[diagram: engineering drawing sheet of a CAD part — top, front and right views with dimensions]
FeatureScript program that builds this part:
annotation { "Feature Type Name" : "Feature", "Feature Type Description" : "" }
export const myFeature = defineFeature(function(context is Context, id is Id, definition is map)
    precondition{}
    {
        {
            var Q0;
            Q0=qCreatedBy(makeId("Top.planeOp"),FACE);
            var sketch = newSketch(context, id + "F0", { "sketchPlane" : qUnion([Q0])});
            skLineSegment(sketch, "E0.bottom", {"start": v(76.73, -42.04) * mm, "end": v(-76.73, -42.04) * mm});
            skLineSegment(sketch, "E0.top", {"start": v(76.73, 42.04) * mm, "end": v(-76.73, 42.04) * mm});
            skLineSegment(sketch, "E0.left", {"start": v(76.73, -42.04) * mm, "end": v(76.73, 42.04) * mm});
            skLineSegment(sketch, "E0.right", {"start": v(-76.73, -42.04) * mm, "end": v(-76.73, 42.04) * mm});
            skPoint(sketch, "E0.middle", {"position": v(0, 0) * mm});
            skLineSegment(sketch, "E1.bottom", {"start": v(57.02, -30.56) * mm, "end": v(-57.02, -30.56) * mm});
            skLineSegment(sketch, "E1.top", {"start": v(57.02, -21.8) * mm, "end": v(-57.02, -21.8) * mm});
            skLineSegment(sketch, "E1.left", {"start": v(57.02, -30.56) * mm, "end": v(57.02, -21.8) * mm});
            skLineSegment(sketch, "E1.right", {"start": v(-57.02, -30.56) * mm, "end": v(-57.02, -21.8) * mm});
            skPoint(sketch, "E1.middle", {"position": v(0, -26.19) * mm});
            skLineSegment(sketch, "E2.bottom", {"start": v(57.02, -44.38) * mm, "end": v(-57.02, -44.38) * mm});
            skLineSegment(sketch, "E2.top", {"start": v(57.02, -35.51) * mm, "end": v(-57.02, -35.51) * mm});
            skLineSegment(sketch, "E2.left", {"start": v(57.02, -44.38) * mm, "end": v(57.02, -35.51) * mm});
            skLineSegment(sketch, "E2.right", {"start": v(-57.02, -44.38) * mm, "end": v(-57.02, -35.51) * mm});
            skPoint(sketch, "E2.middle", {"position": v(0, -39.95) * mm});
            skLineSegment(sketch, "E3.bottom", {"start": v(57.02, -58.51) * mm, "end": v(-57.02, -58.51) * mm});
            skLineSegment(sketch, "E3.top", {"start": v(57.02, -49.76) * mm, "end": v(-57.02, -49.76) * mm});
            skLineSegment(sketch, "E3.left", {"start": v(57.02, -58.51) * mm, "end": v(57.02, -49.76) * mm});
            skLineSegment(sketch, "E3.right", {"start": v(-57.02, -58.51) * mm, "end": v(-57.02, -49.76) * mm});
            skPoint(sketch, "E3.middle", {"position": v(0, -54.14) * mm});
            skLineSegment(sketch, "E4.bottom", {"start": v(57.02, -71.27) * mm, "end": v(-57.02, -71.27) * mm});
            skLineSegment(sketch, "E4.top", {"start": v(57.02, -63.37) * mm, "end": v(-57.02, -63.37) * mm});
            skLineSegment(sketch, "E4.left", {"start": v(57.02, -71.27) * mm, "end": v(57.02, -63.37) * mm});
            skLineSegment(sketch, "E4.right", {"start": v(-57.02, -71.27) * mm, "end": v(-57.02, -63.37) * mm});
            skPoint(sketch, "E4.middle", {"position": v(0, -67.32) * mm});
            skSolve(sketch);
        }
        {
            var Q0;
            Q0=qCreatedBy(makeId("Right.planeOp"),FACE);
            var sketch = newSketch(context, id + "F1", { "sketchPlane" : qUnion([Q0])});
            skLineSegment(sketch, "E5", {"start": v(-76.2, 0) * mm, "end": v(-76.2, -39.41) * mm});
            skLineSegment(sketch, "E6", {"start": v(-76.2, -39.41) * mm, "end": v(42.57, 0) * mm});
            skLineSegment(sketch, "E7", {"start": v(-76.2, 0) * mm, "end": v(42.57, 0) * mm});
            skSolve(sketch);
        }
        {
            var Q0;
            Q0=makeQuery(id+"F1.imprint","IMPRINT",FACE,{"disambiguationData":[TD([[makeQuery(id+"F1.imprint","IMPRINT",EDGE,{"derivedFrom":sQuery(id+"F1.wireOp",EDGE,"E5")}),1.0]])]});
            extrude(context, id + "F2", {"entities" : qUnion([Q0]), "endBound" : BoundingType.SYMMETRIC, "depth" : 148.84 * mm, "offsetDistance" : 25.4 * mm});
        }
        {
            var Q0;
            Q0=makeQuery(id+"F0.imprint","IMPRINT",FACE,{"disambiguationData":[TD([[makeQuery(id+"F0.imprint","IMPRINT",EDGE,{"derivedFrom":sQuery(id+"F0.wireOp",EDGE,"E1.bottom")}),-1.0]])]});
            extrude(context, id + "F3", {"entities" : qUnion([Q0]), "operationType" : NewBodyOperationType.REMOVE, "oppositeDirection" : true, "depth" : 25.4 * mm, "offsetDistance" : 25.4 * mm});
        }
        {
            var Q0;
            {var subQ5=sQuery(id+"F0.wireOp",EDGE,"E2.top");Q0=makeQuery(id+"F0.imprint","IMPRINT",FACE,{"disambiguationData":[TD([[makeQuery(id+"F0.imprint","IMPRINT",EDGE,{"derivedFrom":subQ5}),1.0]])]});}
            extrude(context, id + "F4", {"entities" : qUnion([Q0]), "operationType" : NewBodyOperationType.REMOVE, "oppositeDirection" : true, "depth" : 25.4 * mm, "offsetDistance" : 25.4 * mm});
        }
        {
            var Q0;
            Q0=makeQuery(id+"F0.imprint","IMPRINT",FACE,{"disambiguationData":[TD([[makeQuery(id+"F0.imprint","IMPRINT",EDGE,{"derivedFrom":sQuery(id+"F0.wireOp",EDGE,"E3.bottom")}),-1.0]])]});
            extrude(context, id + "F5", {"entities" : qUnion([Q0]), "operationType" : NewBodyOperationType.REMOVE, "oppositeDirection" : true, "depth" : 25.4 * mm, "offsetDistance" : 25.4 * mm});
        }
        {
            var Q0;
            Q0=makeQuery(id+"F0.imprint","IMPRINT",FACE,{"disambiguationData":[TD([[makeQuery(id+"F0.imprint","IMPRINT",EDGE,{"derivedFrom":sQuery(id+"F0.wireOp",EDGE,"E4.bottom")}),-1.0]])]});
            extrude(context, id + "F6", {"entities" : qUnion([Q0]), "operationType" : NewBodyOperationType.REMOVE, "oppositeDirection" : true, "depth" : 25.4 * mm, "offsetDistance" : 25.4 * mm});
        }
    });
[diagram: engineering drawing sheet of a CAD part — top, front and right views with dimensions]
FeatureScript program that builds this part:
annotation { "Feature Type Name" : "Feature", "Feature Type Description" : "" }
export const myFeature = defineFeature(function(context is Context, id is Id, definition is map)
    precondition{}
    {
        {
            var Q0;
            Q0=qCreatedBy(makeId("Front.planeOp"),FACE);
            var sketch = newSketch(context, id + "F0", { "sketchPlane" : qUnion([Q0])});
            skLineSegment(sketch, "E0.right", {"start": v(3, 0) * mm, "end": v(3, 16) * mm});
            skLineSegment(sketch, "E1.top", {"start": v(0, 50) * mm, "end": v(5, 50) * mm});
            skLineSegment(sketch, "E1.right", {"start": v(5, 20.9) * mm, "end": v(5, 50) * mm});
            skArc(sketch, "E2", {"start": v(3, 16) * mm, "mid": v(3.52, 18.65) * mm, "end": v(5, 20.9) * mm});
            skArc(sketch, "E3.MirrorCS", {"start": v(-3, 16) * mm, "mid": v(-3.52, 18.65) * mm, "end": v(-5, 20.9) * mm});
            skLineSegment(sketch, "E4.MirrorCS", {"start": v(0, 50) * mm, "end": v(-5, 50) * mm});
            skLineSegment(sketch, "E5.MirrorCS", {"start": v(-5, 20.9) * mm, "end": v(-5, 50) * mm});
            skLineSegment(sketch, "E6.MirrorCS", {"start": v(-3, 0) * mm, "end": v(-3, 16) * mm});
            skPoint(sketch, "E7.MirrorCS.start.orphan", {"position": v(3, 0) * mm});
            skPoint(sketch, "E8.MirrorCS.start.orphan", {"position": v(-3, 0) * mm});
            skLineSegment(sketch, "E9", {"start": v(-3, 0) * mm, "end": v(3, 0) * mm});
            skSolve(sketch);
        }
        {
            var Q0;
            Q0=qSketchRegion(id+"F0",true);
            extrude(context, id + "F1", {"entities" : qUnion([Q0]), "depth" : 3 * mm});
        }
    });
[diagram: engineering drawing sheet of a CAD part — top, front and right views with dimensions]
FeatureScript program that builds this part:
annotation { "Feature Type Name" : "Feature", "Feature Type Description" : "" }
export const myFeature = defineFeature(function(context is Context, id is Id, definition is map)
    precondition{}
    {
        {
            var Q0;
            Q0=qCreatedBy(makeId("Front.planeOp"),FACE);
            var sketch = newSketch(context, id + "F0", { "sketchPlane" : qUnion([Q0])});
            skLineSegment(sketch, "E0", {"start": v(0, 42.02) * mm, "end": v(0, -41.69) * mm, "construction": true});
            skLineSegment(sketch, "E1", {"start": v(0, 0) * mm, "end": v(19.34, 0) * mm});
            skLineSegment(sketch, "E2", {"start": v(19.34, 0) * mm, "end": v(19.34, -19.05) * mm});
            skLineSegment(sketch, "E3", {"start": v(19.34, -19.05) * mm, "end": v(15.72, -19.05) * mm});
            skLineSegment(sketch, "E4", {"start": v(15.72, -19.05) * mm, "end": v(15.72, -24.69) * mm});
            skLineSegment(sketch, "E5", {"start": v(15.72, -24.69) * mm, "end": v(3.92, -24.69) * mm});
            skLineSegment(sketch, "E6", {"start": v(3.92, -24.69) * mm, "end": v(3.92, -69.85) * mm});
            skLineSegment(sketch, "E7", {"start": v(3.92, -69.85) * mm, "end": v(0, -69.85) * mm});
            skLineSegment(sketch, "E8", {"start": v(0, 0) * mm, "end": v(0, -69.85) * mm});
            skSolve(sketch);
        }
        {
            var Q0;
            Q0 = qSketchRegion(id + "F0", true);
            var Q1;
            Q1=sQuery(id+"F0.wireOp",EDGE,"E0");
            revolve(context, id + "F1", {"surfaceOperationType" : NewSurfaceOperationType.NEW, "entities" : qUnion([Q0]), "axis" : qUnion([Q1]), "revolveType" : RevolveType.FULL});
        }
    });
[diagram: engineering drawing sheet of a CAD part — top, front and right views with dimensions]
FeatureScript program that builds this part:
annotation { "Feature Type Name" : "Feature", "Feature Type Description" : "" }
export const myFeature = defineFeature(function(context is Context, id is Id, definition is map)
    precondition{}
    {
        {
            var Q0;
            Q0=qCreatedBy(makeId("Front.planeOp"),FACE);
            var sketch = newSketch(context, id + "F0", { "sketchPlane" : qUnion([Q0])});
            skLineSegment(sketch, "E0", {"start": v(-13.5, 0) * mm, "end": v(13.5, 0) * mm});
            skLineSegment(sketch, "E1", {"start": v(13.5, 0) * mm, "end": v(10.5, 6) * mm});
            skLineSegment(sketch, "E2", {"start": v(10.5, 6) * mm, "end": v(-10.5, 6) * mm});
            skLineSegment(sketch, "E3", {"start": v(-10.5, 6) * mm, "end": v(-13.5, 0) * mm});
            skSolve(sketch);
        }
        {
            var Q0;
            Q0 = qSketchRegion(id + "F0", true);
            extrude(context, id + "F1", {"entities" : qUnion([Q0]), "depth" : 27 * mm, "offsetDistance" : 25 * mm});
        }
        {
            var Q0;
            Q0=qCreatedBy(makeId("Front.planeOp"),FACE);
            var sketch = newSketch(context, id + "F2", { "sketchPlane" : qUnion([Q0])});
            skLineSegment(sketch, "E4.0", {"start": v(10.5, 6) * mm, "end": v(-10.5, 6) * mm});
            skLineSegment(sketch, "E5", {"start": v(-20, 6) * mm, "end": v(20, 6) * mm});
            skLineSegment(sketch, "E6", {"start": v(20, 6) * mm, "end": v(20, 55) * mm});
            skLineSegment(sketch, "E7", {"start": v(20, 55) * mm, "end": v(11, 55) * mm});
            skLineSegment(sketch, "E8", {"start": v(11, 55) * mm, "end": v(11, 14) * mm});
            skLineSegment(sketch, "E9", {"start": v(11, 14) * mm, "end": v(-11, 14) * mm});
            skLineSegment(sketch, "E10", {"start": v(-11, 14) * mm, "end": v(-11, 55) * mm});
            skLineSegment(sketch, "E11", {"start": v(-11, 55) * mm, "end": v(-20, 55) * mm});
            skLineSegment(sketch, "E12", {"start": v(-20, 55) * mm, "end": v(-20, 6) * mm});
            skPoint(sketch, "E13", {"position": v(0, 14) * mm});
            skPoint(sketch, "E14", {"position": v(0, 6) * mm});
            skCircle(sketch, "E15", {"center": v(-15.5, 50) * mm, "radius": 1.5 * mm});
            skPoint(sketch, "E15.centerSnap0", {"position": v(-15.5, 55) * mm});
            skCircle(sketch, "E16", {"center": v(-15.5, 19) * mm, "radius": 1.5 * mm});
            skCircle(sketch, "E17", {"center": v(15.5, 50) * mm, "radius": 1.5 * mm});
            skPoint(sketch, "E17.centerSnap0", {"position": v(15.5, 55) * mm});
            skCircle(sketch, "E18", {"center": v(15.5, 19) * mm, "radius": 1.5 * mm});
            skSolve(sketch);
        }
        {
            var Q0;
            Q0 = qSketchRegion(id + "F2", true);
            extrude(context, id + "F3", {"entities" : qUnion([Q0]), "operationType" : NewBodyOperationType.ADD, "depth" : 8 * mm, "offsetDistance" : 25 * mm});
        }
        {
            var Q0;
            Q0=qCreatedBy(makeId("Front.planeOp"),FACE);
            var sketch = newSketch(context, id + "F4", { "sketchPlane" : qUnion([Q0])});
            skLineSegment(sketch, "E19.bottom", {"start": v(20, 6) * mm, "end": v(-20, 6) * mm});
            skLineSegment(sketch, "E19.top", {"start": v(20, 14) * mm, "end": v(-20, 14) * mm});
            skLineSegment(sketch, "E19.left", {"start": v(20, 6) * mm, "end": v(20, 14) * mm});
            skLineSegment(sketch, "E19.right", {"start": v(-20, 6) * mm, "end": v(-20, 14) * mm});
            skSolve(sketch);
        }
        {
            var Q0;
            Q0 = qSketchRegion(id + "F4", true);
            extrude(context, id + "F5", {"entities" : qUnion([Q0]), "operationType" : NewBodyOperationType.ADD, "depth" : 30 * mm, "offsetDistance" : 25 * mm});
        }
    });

▶ [WRITTEN TASK]
Please write out the listing from its first line up to and including the line with "v(0, -39.95) *".

▶ [OUTPUT FOR THIS EXERCISE]
[diagram: engineering drawing sheet of a CAD part — top, front and right views with dimensions]
FeatureScript program that builds this part:
annotation { "Feature Type Name" : "Feature", "Feature Type Description" : "" }
export const myFeature = defineFeature(function(context is Context, id is Id, definition is map)
    precondition{}
    {
        {
            var Q0;
            Q0=qCreatedBy(makeId("Top.planeOp"),FACE);
            var sketch = newSketch(context, id + "F0", { "sketchPlane" : qUnion([Q0])});
            skLineSegment(sketch, "E0.bottom", {"start": v(76.73, -42.04) * mm, "end": v(-76.73, -42.04) * mm});
            skLineSegment(sketch, "E0.top", {"start": v(76.73, 42.04) * mm, "end": v(-76.73, 42.04) * mm});
            skLineSegment(sketch, "E0.left", {"start": v(76.73, -42.04) * mm, "end": v(76.73, 42.04) * mm});
            skLineSegment(sketch, "E0.right", {"start": v(-76.73, -42.04) * mm, "end": v(-76.73, 42.04) * mm});
            skPoint(sketch, "E0.middle", {"position": v(0, 0) * mm});
            skLineSegment(sketch, "E1.bottom", {"start": v(57.02, -30.56) * mm, "end": v(-57.02, -30.56) * mm});
            skLineSegment(sketch, "E1.top", {"start": v(57.02, -21.8) * mm, "end": v(-57.02, -21.8) * mm});
            skLineSegment(sketch, "E1.left", {"start": v(57.02, -30.56) * mm, "end": v(57.02, -21.8) * mm});
            skLineSegment(sketch, "E1.right", {"start": v(-57.02, -30.56) * mm, "end": v(-57.02, -21.8) * mm});
            skPoint(sketch, "E1.middle", {"position": v(0, -26.19) * mm});
            skLineSegment(sketch, "E2.bottom", {"start": v(57.02, -44.38) * mm, "end": v(-57.02, -44.38) * mm});
            skLineSegment(sketch, "E2.top", {"start": v(57.02, -35.51) * mm, "end": v(-57.02, -35.51) * mm});
            skLineSegment(sketch, "E2.left", {"start": v(57.02, -44.38) * mm, "end": v(57.02, -35.51) * mm});
            skLineSegment(sketch, "E2.right", {"start": v(-57.02, -44.38) * mm, "end": v(-57.02, -35.51) * mm});
            skPoint(sketch, "E2.middle", {"position": v(0, -39.95) * mm});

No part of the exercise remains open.